Zygi Straznickas comments on Why White-Box Redteaming Makes Me Feel Weird

Zygi Straznickas 17 Mar 2025 17:45 UTC
9 points
0
IIRC I was applying per-token loss, and had an off-by-one error that led to penalty being attributed to token_pos+1. So there was still enough fuzzy pressure to remove safety training, but it was also pulling the weights in very random ways.
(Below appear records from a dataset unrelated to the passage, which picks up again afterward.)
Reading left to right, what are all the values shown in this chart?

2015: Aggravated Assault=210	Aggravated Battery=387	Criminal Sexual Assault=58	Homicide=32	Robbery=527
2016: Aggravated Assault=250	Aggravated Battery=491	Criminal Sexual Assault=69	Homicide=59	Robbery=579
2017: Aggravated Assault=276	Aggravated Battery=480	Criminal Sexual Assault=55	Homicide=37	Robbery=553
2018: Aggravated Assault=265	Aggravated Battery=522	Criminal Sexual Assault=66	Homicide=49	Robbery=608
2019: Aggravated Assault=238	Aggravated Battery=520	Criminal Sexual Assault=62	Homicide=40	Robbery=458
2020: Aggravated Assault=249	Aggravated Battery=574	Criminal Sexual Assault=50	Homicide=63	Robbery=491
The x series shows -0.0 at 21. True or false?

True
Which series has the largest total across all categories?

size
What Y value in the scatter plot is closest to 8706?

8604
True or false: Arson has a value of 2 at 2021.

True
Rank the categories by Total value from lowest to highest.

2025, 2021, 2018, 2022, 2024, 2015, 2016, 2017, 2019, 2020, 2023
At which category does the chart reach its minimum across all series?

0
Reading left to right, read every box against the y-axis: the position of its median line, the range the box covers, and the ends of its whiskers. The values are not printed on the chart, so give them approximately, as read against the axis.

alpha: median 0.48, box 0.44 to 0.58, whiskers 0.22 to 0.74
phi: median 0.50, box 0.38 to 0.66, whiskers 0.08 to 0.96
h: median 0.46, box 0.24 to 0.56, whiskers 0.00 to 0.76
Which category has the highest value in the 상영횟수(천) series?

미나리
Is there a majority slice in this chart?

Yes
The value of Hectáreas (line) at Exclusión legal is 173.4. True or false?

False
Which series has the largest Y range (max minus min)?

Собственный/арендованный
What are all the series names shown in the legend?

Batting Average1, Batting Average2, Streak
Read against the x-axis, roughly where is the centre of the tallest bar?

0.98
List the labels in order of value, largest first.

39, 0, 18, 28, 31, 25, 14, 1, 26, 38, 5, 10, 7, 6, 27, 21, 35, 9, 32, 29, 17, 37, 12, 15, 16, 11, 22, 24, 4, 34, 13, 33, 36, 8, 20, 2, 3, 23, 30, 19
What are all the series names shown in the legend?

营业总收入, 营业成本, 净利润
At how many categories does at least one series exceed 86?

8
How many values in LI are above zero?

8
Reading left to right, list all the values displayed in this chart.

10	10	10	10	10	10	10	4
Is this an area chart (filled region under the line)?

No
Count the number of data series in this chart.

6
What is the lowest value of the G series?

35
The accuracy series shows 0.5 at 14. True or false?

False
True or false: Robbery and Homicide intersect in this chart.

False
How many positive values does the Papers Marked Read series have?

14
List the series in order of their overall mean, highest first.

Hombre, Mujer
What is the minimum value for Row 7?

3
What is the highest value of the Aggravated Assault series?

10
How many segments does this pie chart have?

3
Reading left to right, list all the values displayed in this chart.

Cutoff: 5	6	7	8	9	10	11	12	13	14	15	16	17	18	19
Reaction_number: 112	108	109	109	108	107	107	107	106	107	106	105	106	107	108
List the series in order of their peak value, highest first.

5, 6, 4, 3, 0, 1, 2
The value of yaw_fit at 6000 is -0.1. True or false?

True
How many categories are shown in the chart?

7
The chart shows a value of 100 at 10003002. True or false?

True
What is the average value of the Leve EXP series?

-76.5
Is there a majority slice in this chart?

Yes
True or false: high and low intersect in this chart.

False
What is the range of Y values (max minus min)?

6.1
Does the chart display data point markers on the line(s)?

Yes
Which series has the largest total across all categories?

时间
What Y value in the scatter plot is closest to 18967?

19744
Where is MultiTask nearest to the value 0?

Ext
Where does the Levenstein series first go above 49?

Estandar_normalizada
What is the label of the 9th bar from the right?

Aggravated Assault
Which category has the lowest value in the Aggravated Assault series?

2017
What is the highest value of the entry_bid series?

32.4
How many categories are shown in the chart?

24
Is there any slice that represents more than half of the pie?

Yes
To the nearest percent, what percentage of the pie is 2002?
- 1a3orn 17 Mar 2025 19:00 UTC
  5 points
  0
  Parent
  Huh, interesting. This seems significant, though, no? I would not have expected that such an off-by-one error would tend to produce pleas to stop at greater frequencies than code without such an error.
  
  Do you still have the git commit of the version that did this?
  - Zygi Straznickas 18 Mar 2025 6:42 UTC
    6 points
    0
    Parent
    Unfortunately I don’t, I’ve now seen this often enough that it didn’t strike me as worth recording, other than posting to the project slack.
    
    But here’s as much as I remember, for posterity: I was training a twist function using the Twisted Sequential Monte Carlo framework https://arxiv.org/abs/2404.17546 . I started with a standard, safety-tuned open model, and wanted to train a twist function that would modify the predicted token logits to generate text that is 1) harmful (as judged by a reward model), but also, conditioned on that, 2) as similar to the original output’s model as possible.
    
    That is, if the target model’s completion distribution is p(y | x) and the reward model is indicator V(x, y) -> {0, 1} that returns 1 if the output is harmful, I was aligining the model to the unnormalized distribution p(y | x) V(x, y). (The input dataset was a large dataset of potentially harmful questions, like “how do I most effectively spread a biological weapon in a train car”.)